While you should always get in touch with your doctor if you suspect you might be sick, a sore throat alone is not as ominous of a symptom as you might think. A lot of variables year-round can make your throat feel irritated that have no relation to the virus, like air quality, allergens, dehydration, and other low-key ailments.

According to the Centers for Disease Control and Prevention (CDC), if you have any coronavirus-specific symptoms along with pain or pressure in the chest, difficulty breathing, confusion, or bluish lips, you should go to your local emergency care center ASAP. But if it's a just a sore throat, and you've been practicing social distancing, wearing your mask, and don't have any contacts who've tested positive, you might want to chug some water and channel your inner zen at home.

A Sore Throat Is Rarely A Big Deal

According to Dr. Posina, allergies are a common and non-serious cause of a sore or irritated throat, especially if you're spending a lot of time outside or with the windows open. (Since outdoors is pretty much the only safe place to be with people you don't live with right now, that's probably a yes.) Alternatively, if you're spending a lot of time inside your house — again, highly likely — your throat might be dry from your air conditioning or fans. Dr. Posina also points to acid reflux, eating spicy food, or drinking alcohol as possible irritants that don't need a doctor's attention. And if you're not getting enough water or sleep, your throat might also feel raw or uncomfortable, a temporary annoyance that can be soothed by refilling your Hydro Flask.

That said, take your health seriously. "Although sore throat is a non-specific symptom for multiple conditions, it could be the only presenting symptom with some of them," she says, meaning it might be the only symptom you notice. So try to find a balance between being cautious and monitoring your symptoms, without giving into panic. "Since the world is in the midst of a COVID-19 pandemic, it’s better to assess for other symptoms and isolate, wear face masks, and discuss symptoms with [your] health care provider," she says.
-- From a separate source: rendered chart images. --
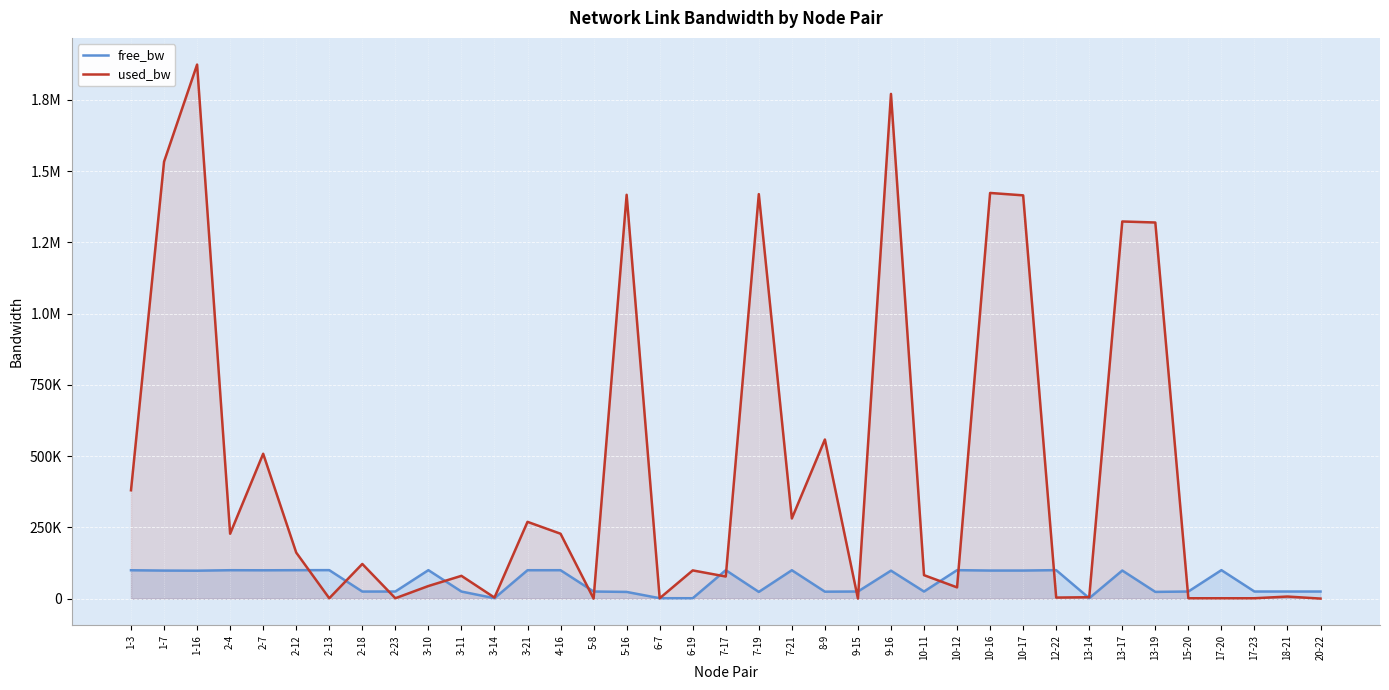

Which category has the lowest value across all series?

5-8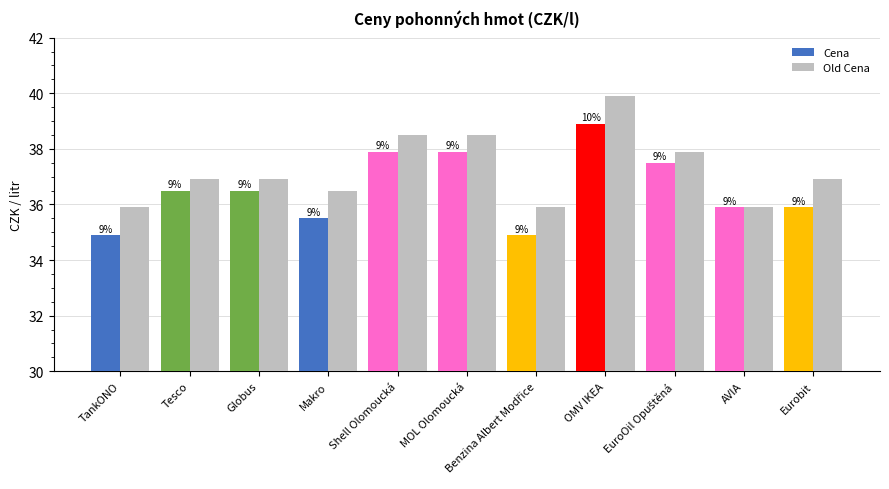

What is the minimum value shown in the chart?

34.9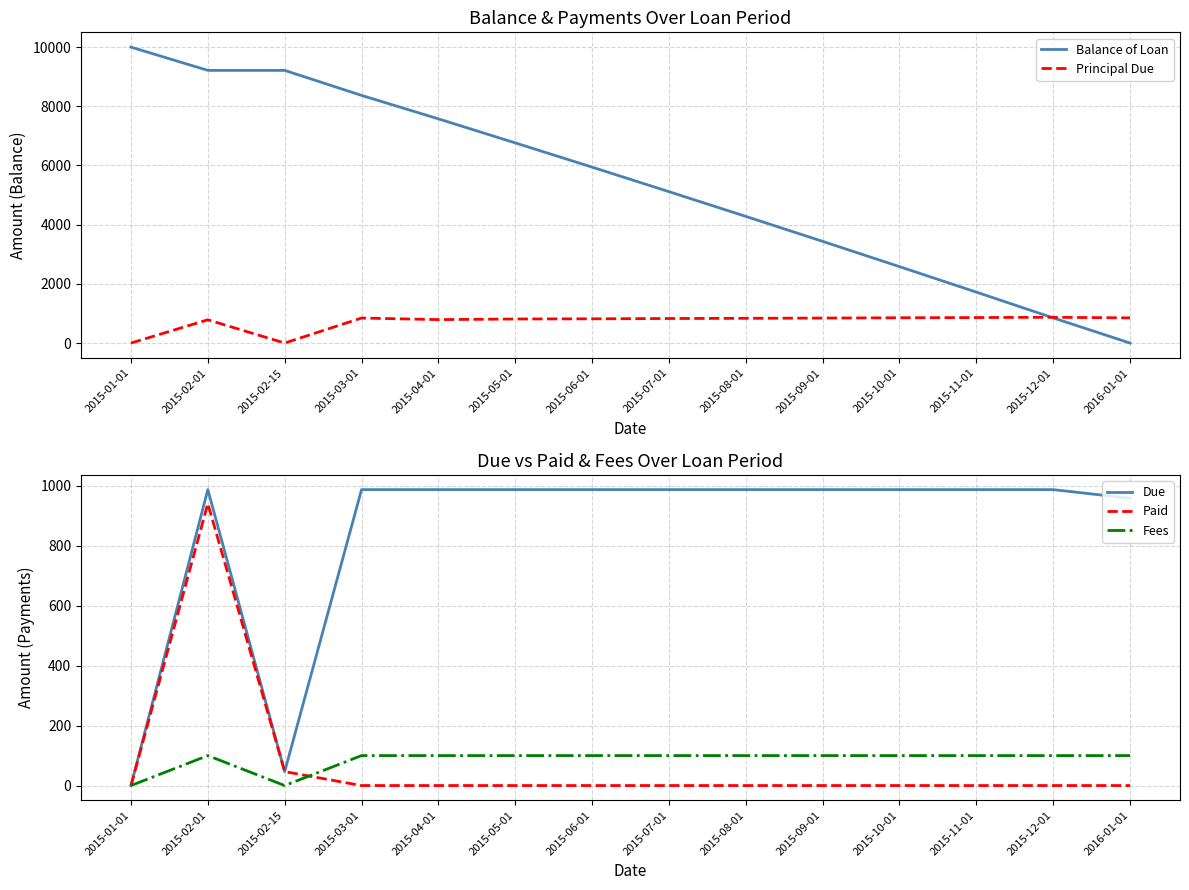

Reading right to left, extract all data points from this chart.

Balance of Loan: 2016-01-01=0.0	2015-12-01=850.3	2015-11-01=1721.0	2015-10-01=2582.4	2015-09-01=3436.2	2015-08-01=4280.4	2015-07-01=5115.9	2015-06-01=5945.0	2015-05-01=6763.8	2015-04-01=7576.8	2015-03-01=8369.1	2015-02-15=9214.2	2015-02-01=9214.2	2015-01-01=10000.0
Principal Due: 2016-01-01=850.3	2015-12-01=870.8	2015-11-01=861.4	2015-10-01=853.8	2015-09-01=844.1	2015-08-01=835.6	2015-07-01=829.1	2015-06-01=818.8	2015-05-01=813.0	2015-04-01=792.3	2015-03-01=845.1	2015-02-15=0.0	2015-02-01=785.8	2015-01-01=0.0
Due: 2016-01-01=958.9	2015-12-01=987.7	2015-11-01=987.7	2015-10-01=987.7	2015-09-01=987.7	2015-08-01=987.7	2015-07-01=987.7	2015-06-01=987.7	2015-05-01=987.7	2015-04-01=987.7	2015-03-01=987.7	2015-02-15=46.5	2015-02-01=987.7	2015-01-01=0.0
Paid: 2016-01-01=0.0	2015-12-01=0.0	2015-11-01=0.0	2015-10-01=0.0	2015-09-01=0.0	2015-08-01=0.0	2015-07-01=0.0	2015-06-01=0.0	2015-05-01=0.0	2015-04-01=0.0	2015-03-01=0.0	2015-02-15=46.5	2015-02-01=941.2	2015-01-01=0.0
Fees: 2016-01-01=100.0	2015-12-01=100.0	2015-11-01=100.0	2015-10-01=100.0	2015-09-01=100.0	2015-08-01=100.0	2015-07-01=100.0	2015-06-01=100.0	2015-05-01=100.0	2015-04-01=100.0	2015-03-01=100.0	2015-02-15=0.0	2015-02-01=100.0	2015-01-01=0.0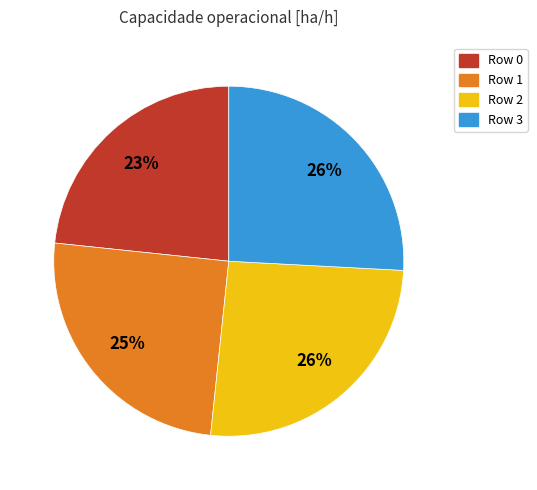

Count the number of slices in the pie.

4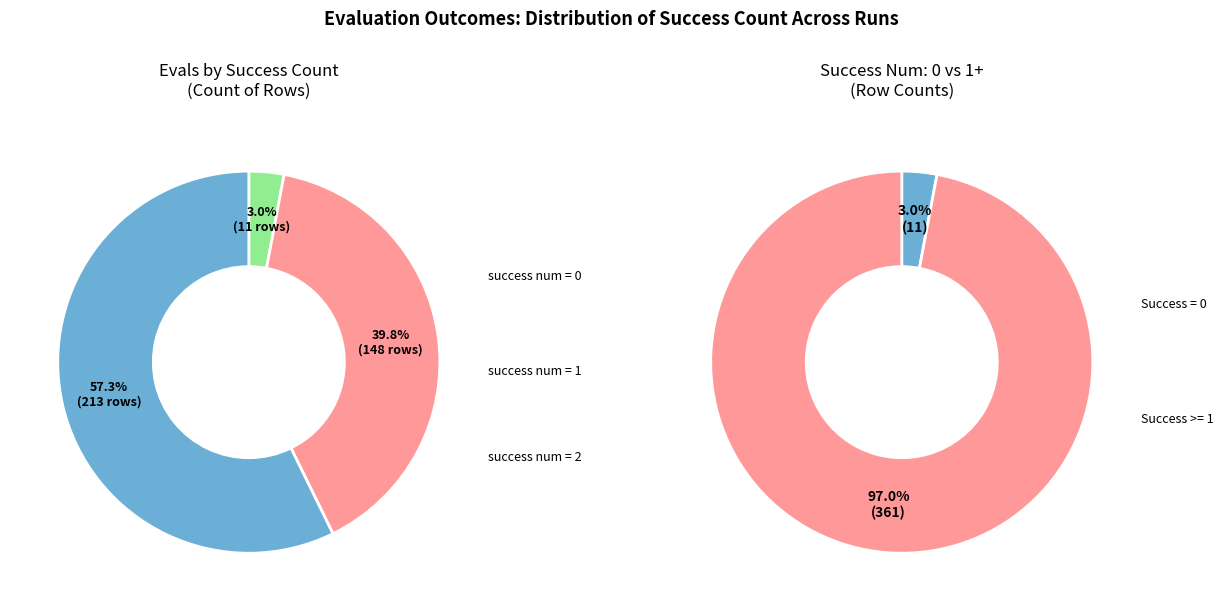

To the nearest percent, what is the combined percentage of success_num_1 and success_num_2?

97%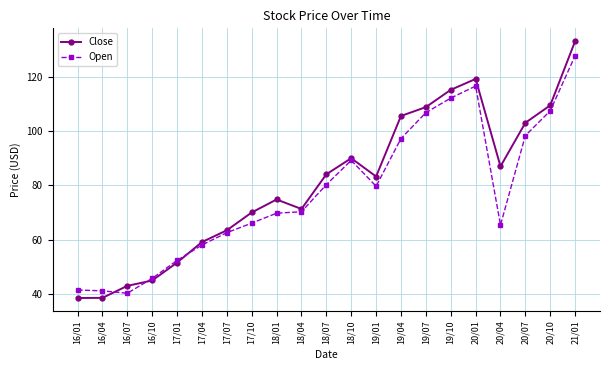

What is the average value of the Open series?

77.5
When To See A Doctor For A Sore Throat

While many things that cause a sore throat are not life-threatening, some are a cause for medical intervention. Dr. Posina suggests setting up an appointment to see your doctor if you experience any of the following:

  • Hoarseness for more than two weeks.
  • Difficulty breathing, opening the mouth, or swallowing.
  • A fever of 101°F or more.
  • Blood in your mucus or saliva.
  • A lump in the neck, or swelling in the face or neck.
  • An earache.
  • Red and swollen tonsils, sometimes with white patches or streaks of pus.
  • Tiny red spots on the area at the back of the roof of the mouth (soft or hard palate).

It could be strep throat or tonsillitis, which needs antibiotics to be treated. Or, it could be a viral infection that should be monitored.
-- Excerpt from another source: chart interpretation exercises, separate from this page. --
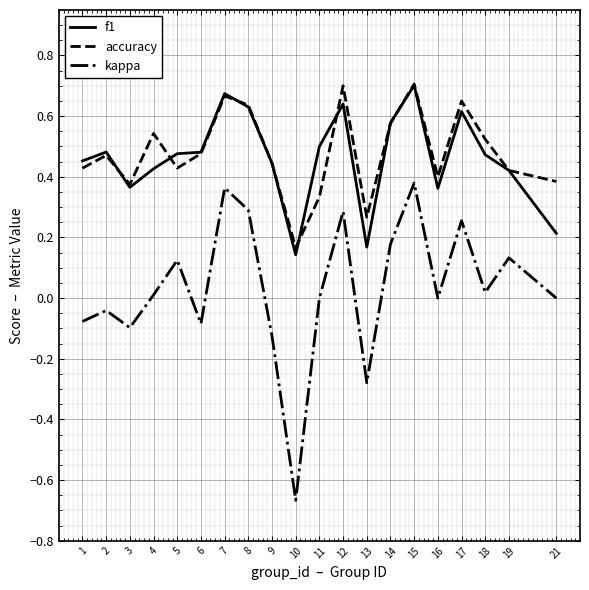

True or false: accuracy and kappa cross at least once.

False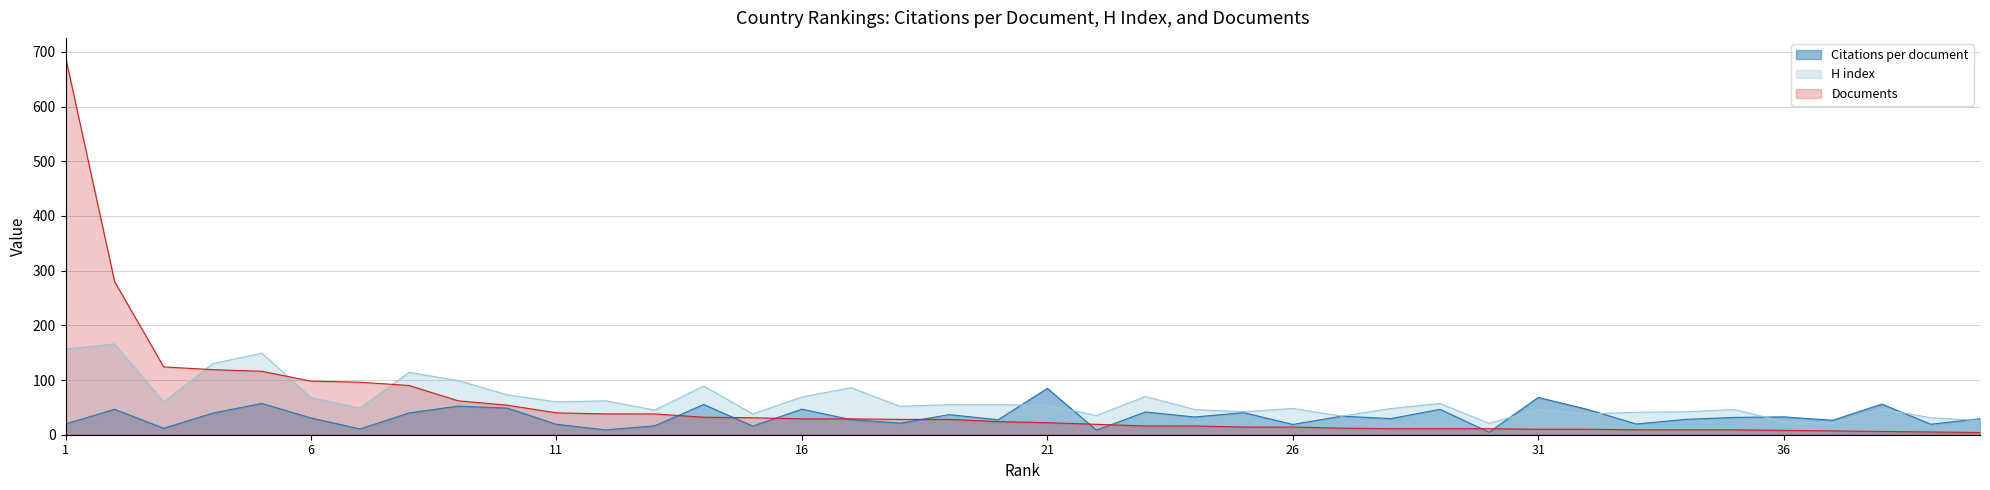

Rank the series at 11 from highest to lowest value.

H index, Documents, Citations per document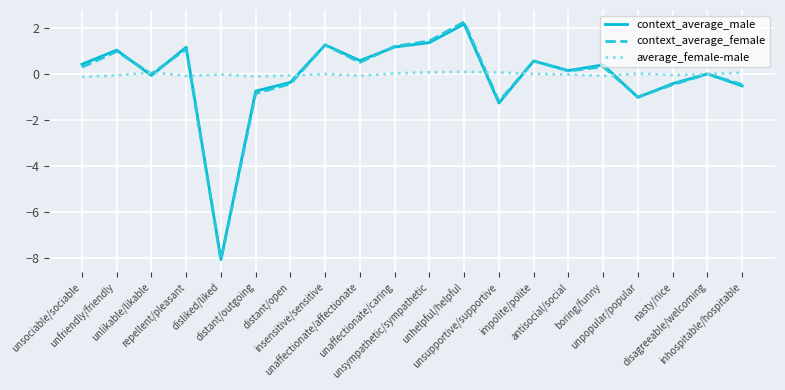

What is the lowest value of the context_average_female series?

-8.1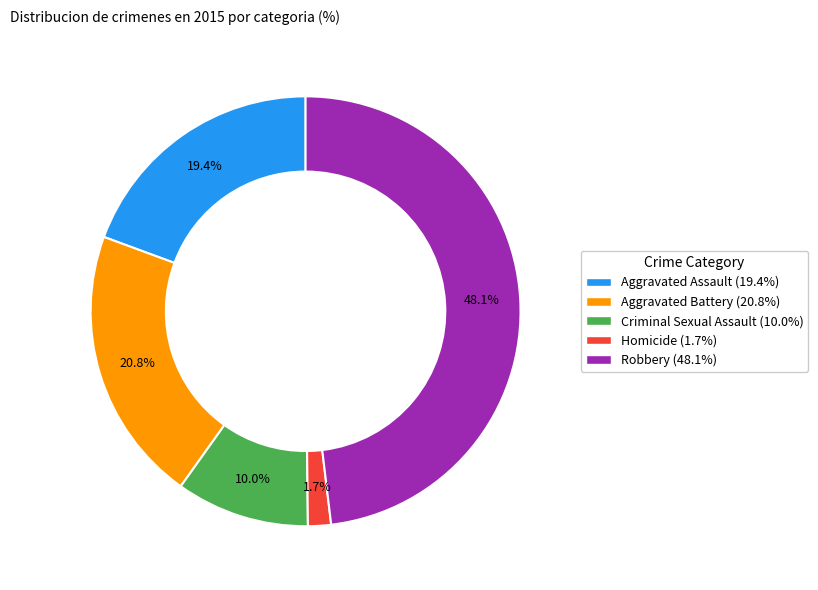

To the nearest percent, what is the average slice percentage?

20%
How To Treat A Mild Sore Throat At Home

If you don't have any signs of infection, you can treat your sore throat at home. According to Dr. Posina, you can target your throat with the following supplements to support hydration and decrease inflammation.
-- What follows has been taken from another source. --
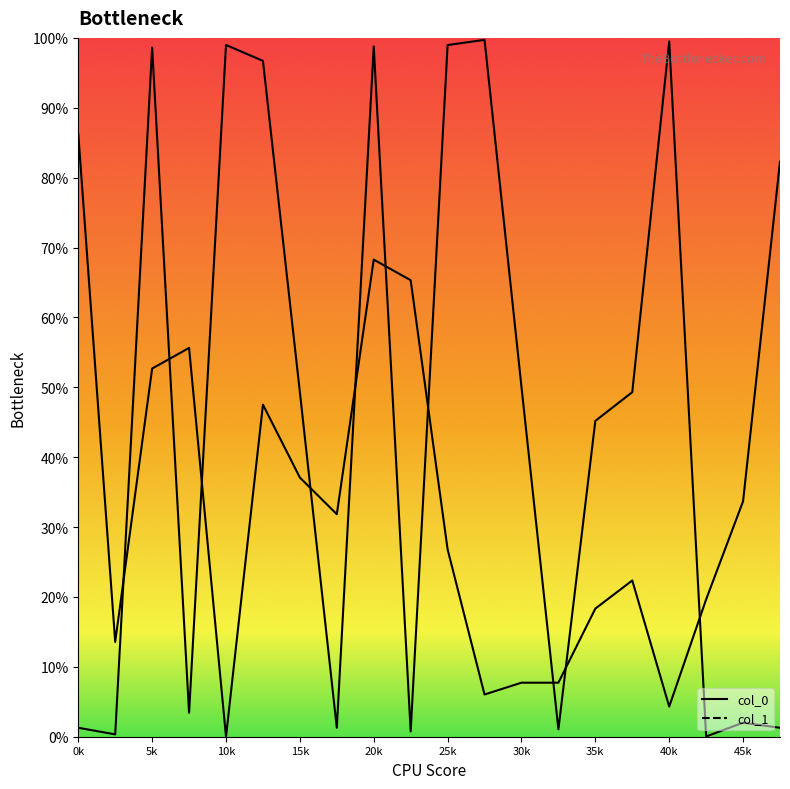

At how many categories does at least one series exceed 0?

20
  • Gargle with salt water.
  • Drink warm herbal tea, like chamomile.
  • Suck on ice cubes or lozenges.
  • Use over-the-counter numbing sprays.

What To Do If You Think Your Sore Throat Is A Sign Of Coronavirus

Though most isolated sore throats are likely not related to coronavirus, we are in the middle of a pandemic. If you're experiencing multiple symptoms, or might have been exposed, take your sore throat seriously. "Symptoms due to COVID-19 can be mild to very severe depending on the individual," Dr. Posina says, explaining that some people are much more obviously sick than others, while some are totally asymptomatic. Per the CDC, so long as you are not having emergency symptoms, the best plan of action is to isolate yourself at home, and stay in touch with your doctor. Call or set up a virtual visit to ensure that your doctor is aware of your symptoms and can monitor you from afar, if you do not need immediate medical attention. Check your temperature regularly, stay hydrated, and get some rest. Chances are, that sore throat is more annoying than it is scary.